Write out every line of the entries below, copying each one exactly.

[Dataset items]
--------------------------------------------------

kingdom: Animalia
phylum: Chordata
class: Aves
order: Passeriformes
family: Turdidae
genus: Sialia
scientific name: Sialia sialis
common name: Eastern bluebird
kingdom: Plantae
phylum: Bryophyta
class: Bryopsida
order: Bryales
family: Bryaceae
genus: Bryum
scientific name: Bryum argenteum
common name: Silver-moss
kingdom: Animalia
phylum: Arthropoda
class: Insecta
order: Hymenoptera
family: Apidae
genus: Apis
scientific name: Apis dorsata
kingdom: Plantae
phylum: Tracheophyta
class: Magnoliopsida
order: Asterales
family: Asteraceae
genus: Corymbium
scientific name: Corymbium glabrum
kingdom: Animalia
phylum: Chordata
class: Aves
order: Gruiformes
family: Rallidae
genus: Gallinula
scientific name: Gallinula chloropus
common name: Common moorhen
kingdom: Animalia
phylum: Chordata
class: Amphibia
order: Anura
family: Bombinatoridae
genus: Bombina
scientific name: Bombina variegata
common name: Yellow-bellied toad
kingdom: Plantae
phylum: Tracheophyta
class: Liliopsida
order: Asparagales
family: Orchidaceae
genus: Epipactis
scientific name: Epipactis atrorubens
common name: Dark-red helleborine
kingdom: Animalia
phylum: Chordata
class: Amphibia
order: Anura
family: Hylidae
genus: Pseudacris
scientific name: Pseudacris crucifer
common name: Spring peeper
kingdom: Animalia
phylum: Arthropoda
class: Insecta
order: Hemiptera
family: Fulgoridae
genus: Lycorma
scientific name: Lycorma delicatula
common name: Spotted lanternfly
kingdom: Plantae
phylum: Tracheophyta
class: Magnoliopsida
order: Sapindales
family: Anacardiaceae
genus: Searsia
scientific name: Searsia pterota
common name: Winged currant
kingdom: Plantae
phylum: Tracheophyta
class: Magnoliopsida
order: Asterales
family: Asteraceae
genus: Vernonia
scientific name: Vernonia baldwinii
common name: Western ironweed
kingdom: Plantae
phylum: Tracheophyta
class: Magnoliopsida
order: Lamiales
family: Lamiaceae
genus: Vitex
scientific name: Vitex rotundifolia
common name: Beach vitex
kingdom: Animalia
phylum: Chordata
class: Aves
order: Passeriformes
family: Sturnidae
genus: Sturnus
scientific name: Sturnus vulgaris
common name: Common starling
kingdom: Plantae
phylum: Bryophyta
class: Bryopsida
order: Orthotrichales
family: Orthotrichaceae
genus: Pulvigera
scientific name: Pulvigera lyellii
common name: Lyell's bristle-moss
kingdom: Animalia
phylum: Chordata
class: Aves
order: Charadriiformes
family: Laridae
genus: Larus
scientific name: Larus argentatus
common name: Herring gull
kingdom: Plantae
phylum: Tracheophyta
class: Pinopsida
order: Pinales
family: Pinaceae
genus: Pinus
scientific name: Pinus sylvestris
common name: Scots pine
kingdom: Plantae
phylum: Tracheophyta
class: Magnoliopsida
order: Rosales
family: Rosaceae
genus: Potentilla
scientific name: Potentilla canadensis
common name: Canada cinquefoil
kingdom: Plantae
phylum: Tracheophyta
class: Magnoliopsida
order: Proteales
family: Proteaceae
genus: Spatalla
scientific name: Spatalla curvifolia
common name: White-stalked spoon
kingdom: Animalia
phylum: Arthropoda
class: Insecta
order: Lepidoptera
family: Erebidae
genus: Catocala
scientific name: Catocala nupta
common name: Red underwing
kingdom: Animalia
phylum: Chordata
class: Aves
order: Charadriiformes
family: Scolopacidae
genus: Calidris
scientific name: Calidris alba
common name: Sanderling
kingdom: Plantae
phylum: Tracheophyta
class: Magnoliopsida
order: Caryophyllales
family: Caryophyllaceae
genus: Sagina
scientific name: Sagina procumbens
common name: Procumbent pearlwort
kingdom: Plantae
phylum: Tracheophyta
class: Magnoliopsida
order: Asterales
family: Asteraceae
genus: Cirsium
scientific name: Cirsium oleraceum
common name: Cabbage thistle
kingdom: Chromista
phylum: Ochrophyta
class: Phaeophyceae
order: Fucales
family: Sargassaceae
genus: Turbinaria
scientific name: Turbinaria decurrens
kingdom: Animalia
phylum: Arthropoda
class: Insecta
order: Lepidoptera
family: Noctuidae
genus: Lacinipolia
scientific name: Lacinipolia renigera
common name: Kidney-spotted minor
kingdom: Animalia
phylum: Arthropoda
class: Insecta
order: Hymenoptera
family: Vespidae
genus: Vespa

--------------------------------------------------

Written answer =>
kingdom: Animalia
phylum: Chordata
class: Aves
order: Passeriformes
family: Turdidae
genus: Sialia
scientific name: Sialia sialis
common name: Eastern bluebird
kingdom: Plantae
phylum: Bryophyta
class: Bryopsida
order: Bryales
family: Bryaceae
genus: Bryum
scientific name: Bryum argenteum
common name: Silver-moss
kingdom: Animalia
phylum: Arthropoda
class: Insecta
order: Hymenoptera
family: Apidae
genus: Apis
scientific name: Apis dorsata
kingdom: Plantae
phylum: Tracheophyta
class: Magnoliopsida
order: Asterales
family: Asteraceae
genus: Corymbium
scientific name: Corymbium glabrum
kingdom: Animalia
phylum: Chordata
class: Aves
order: Gruiformes
family: Rallidae
genus: Gallinula
scientific name: Gallinula chloropus
common name: Common moorhen
kingdom: Animalia
phylum: Chordata
class: Amphibia
order: Anura
family: Bombinatoridae
genus: Bombina
scientific name: Bombina variegata
common name: Yellow-bellied toad
kingdom: Plantae
phylum: Tracheophyta
class: Liliopsida
order: Asparagales
family: Orchidaceae
genus: Epipactis
scientific name: Epipactis atrorubens
common name: Dark-red helleborine
kingdom: Animalia
phylum: Chordata
class: Amphibia
order: Anura
family: Hylidae
genus: Pseudacris
scientific name: Pseudacris crucifer
common name: Spring peeper
kingdom: Animalia
phylum: Arthropoda
class: Insecta
order: Hemiptera
family: Fulgoridae
genus: Lycorma
scientific name: Lycorma delicatula
common name: Spotted lanternfly
kingdom: Plantae
phylum: Tracheophyta
class: Magnoliopsida
order: Sapindales
family: Anacardiaceae
genus: Searsia
scientific name: Searsia pterota
common name: Winged currant
kingdom: Plantae
phylum: Tracheophyta
class: Magnoliopsida
order: Asterales
family: Asteraceae
genus: Vernonia
scientific name: Vernonia baldwinii
common name: Western ironweed
kingdom: Plantae
phylum: Tracheophyta
class: Magnoliopsida
order: Lamiales
family: Lamiaceae
genus: Vitex
scientific name: Vitex rotundifolia
common name: Beach vitex
kingdom: Animalia
phylum: Chordata
class: Aves
order: Passeriformes
family: Sturnidae
genus: Sturnus
scientific name: Sturnus vulgaris
common name: Common starling
kingdom: Plantae
phylum: Bryophyta
class: Bryopsida
order: Orthotrichales
family: Orthotrichaceae
genus: Pulvigera
scientific name: Pulvigera lyellii
common name: Lyell's bristle-moss
kingdom: Animalia
phylum: Chordata
class: Aves
order: Charadriiformes
family: Laridae
genus: Larus
scientific name: Larus argentatus
common name: Herring gull
kingdom: Plantae
phylum: Tracheophyta
class: Pinopsida
order: Pinales
family: Pinaceae
genus: Pinus
scientific name: Pinus sylvestris
common name: Scots pine
kingdom: Plantae
phylum: Tracheophyta
class: Magnoliopsida
order: Rosales
family: Rosaceae
genus: Potentilla
scientific name: Potentilla canadensis
common name: Canada cinquefoil
kingdom: Plantae
phylum: Tracheophyta
class: Magnoliopsida
order: Proteales
family: Proteaceae
genus: Spatalla
scientific name: Spatalla curvifolia
common name: White-stalked spoon
kingdom: Animalia
phylum: Arthropoda
class: Insecta
order: Lepidoptera
family: Erebidae
genus: Catocala
scientific name: Catocala nupta
common name: Red underwing
kingdom: Animalia
phylum: Chordata
class: Aves
order: Charadriiformes
family: Scolopacidae
genus: Calidris
scientific name: Calidris alba
common name: Sanderling
kingdom: Plantae
phylum: Tracheophyta
class: Magnoliopsida
order: Caryophyllales
family: Caryophyllaceae
genus: Sagina
scientific name: Sagina procumbens
common name: Procumbent pearlwort
kingdom: Plantae
phylum: Tracheophyta
class: Magnoliopsida
order: Asterales
family: Asteraceae
genus: Cirsium
scientific name: Cirsium oleraceum
common name: Cabbage thistle
kingdom: Chromista
phylum: Ochrophyta
class: Phaeophyceae
order: Fucales
family: Sargassaceae
genus: Turbinaria
scientific name: Turbinaria decurrens
kingdom: Animalia
phylum: Arthropoda
class: Insecta
order: Lepidoptera
family: Noctuidae
genus: Lacinipolia
scientific name: Lacinipolia renigera
common name: Kidney-spotted minor
kingdom: Animalia
phylum: Arthropoda
class: Insecta
order: Hymenoptera
family: Vespidae
genus: Vespa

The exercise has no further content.